Il fut un temps lointain où le plumage du corbeau était d’un blanc immaculé. Il vira au noir de jais, châtiment qui lui fut infligé en raison de ses désobéissances, mensonges et de son insolence. Michel Pastoureau, historien spécialiste des blasons, des couleurs et de bestiaires, ayant par ailleurs étudié l’ours et le cochon, nous entretient du corbeau, troisième volume d’une série animalière à succès (loup et taureau). Le corbeau, l’ours et le loup sont les trois animaux les plus riches sur les plans mythique, onirique et symbolique. Autour d’une vingtaine d’animaux, sauvages ou domestiques, s’est établi un large réseau de mythes, légendes, superstitions et rêves, qui a généré une multitude de créations littéraires et artistiques. L’histoire culturelle est nécessairement une histoire sociale, celle des représentations ambivalentes collectives propres à une société donnée qui concernent les « systèmes de valeurs et les modes de sensibilité ». Le corbeau fut vénéré dans les sociétés anciennes, attribut du dieu soleil Apollon, médiateur entre le monde des vivants et celui des morts. Chez les peuples celtes, germains, scandinaves et slaves, il était l’objet de cultes, rites et pratiques fétichistes.

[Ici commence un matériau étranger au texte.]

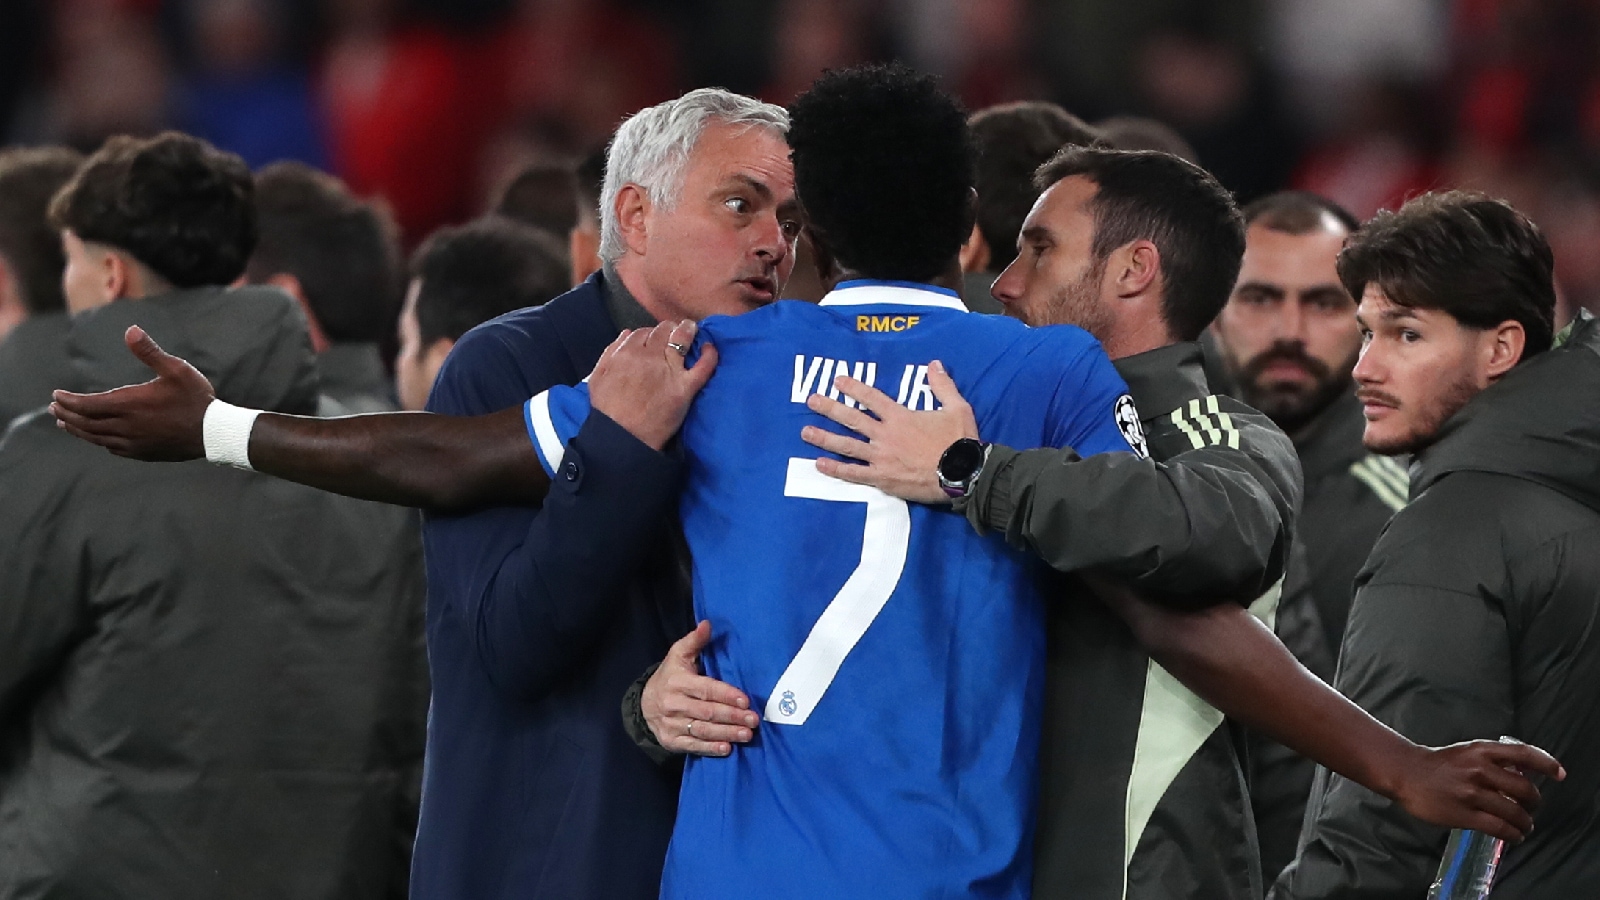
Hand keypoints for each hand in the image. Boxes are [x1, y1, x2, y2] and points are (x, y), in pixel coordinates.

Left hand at [50, 326, 214, 460]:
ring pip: (95, 437)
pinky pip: (112, 447)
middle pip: (85, 422)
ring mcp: (133, 442)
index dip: (68, 400)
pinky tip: (97, 437)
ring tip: (65, 423)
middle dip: (66, 414)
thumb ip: (149, 351)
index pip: (86, 404)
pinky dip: (98, 440)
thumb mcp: (176, 369)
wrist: (213, 433)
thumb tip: (131, 330)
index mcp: (129, 404)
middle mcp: (125, 426)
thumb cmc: (195, 398)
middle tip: (55, 407)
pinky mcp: (142, 452)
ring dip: (77, 429)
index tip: (56, 395)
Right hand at [589, 320, 716, 450]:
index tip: (654, 340)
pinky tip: (709, 348)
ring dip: (688, 331)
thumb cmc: (607, 412)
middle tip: (674, 332)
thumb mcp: (597, 378)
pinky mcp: (685, 388)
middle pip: (663, 331)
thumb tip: (626, 334)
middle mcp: (649, 357)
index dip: (650, 334)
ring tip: (692, 329)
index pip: (643, 333)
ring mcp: (669, 371)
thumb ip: (609, 353)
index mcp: (626, 354)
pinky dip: (709, 354)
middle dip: (669, 329)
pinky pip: (703, 366)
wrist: (622, 438)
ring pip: (682, 340)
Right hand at [642, 621, 758, 756]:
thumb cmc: (670, 676)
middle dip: (732, 716)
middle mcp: (673, 704)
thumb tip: (707, 624)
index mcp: (677, 682)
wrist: (644, 703)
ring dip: (726, 733)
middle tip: (753, 720)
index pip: (705, 689)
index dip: (726, 695)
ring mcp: (671, 724)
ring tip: (746, 735)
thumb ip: (694, 641)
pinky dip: (709, 748)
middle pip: (707, 712)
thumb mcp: (677, 655)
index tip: (745, 700)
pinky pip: (692, 745)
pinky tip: (726, 749)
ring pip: (702, 730)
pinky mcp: (671, 740)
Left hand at [800, 359, 977, 503]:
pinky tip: (819, 465)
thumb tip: (935, 364)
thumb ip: (942, 385)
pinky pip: (854, 473)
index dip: (853, 387)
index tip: (837, 380)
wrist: (963, 474)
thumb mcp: (957, 407)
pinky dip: (836, 469)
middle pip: (851, 418)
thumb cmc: (961, 441)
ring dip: (824, 438)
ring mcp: (881, 457)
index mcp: (901, 417)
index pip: (871, 397)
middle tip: (810, 400)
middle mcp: (886, 435)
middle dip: (829, 408)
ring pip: (846, 445)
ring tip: (805, 432)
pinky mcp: (882, 478)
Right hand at [1391, 739, 1564, 842]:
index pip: (1524, 754)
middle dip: (1534, 803)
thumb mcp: (1468, 751)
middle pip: (1524, 790)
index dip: (1546, 764)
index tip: (1558, 774)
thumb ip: (1493, 760)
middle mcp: (1479, 770)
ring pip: (1514, 812)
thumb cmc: (1439, 764)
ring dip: (1526, 823)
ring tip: (1524, 826)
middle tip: (1532, 808)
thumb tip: (1523, 774)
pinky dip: (1513, 835)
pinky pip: (1499, 829)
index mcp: (1482, 751)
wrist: (1406, 773)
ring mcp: (1472, 793)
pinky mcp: (1464, 814)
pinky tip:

Corbeau de malheur… enfin blanchi
Envoyé par Noé pour voir si la décrue du Déluge a lieu, il s’attarde en se repaissant de cadavres. Il a failli et devient dans l’imaginaire judéo-chrétien « l’oiseau impie », le suppôt de Satan et des puissances occultes. Diabolisé, il est chargé de tous les vices : nuisible, charognard, inquiétant et mortifère. Son plumage noir et son croassement éraillé et lugubre permettent à l’Église de le présenter comme un oiseau de malédiction, de mauvais augure et de déclencher une guerre qui va durer jusqu’à la première moitié du XXe siècle. Des massacres furent même organisés et des primes à la destruction octroyées. Pour étayer ce renversement, Michel Pastoureau analyse mosaïques, chapiteaux sculptés, vitraux de Chartres, tapisserie de Bayeux, bibles, fables, contes, poèmes, tableaux comme ceux de Oudry, Caspar David Friedrich, Van Gogh, Odilon Redon... Il évoque le film de 1943 de Clouzot Le Corbeau, envoi de lettres anonymes, sinistre réalité dans la France occupée, contagion de la délation et effets funèbres de la rumeur. L’attaque des humains par toutes sortes d’oiseaux qui se sont regroupés (film d’Hitchcock, 1963), est à mettre en relation avec les traumatismes anciens et les névroses de l’héroïne. Le corbeau a été revu et corrigé. Se fondant sur les dernières découvertes scientifiques, l’auteur indique que, depuis une trentaine d’années, le noir volatile tient sa revanche. Son intelligence, déjà signalée par les Grecs et les Romains, le place en tête de la liste des animaux. Ses capacités cognitives et sa prodigieuse mémoire (neurones plus nombreux et connexions courtes, donc plus rapides, a-t-il précisé lors d’une émission sur France Culture) le mettent au niveau de l’être humain. Que Michel Pastoureau nous donne, il en a l’intention, une étude sur le renard, l’aigle, le cerf, l’âne et le coq, extrêmement vivante, remarquablement informée et jamais pédante, comme celle sur ce noir corvidé.
Éditions du Seuil, 160 pages, 80 illustrations, 19,90 €.